→ **What the task asks**
Reproduce the listing below word for word, omitting the pictures.

===

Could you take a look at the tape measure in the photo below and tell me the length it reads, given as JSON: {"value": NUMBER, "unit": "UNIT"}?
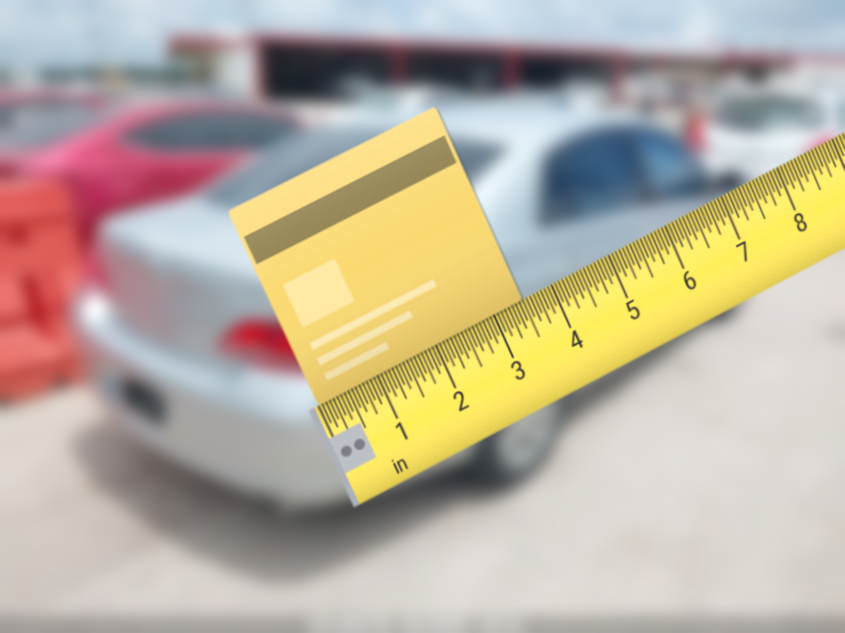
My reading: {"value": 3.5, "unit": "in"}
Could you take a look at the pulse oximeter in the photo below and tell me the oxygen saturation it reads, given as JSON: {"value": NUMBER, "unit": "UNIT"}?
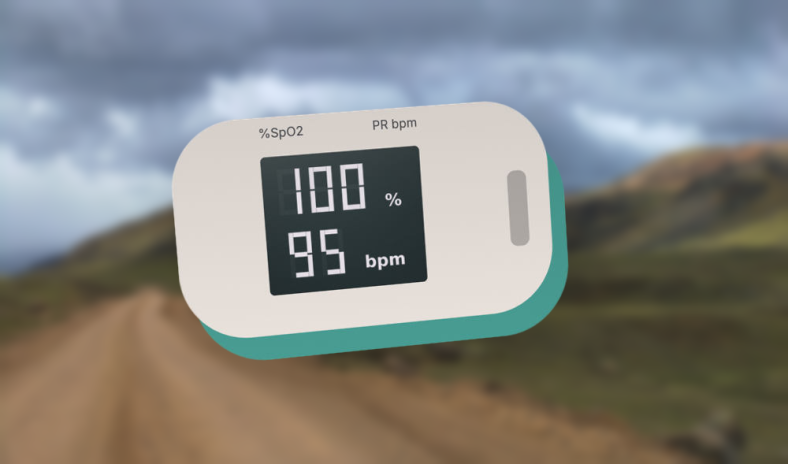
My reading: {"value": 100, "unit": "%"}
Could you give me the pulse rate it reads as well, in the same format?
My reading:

===

→ **Answer section**
Could you take a look at the tape measure in the photo below and tell me the length it reads, given as JSON: {"value": NUMBER, "unit": "UNIT"}?
My reading: {"value": 3.5, "unit": "in"}
Could you take a look at the pulse oximeter in the photo below and tell me the oxygen saturation it reads, given as JSON: {"value": NUMBER, "unit": "UNIT"}?
My reading: {"value": 100, "unit": "%"}
Could you give me the pulse rate it reads as well, in the same format?
My reading:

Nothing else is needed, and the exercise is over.